In awk language, the list had multiple records; each record had multiple fields; and I could not predict the number of records on each line, nor could I predict now many spaces separated the movie name from the time (in some cases it was 5, in other cases it was 1).
I wrote an awk program to print out the movie title, then a tab, then the date, then a tab, then the time, and put it all into a file called "NiceList.txt", using the following program:
awk '{ time=NF; date=time-1; numwords=date-1;
for(i=1; i<=numwords; i++) printf("%s ",$i);
printf("\t%s",$date); printf("\t%s",$time); print "" }' file > NiceList.txt
Let's walk through this.
time=NF;
date=time-1;
numwords=date-1;
This awk statement creates 3 variables; the first is the "field number" of the time, which is NF - the number of fields in the line.
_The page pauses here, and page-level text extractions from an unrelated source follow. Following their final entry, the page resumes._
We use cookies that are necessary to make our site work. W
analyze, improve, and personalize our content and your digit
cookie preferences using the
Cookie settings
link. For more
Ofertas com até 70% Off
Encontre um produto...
In other words, the time is always the last field on the line.
The date is always the next-to-last field on the line.
And the number of words in the movie title is equal to the number of fields, minus 2.
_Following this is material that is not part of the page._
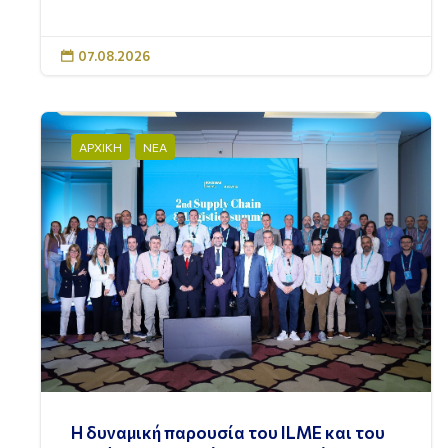
07.08.2026

ΑΡΧΙΚΗ
ΝΕΑ
Η δυναμική παρουσία του ILME και του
for(i=1; i<=numwords; i++) printf("%s ",$i);
This loops through the number of words, and prints each word, separated by a space.
printf("\t%s",$date); printf("\t%s",$time); print ""
This portion prints a tab, then the date, then a tab, then the time. It finishes by printing a new line. Awk will then repeat this process for the next record.
Then, I can either import or copy-and-paste "NiceList.txt" into any spreadsheet program or Google Docs, and it will make a 3-column spreadsheet; 1 column with the movie name, 1 column with the date, and 1 column with the time.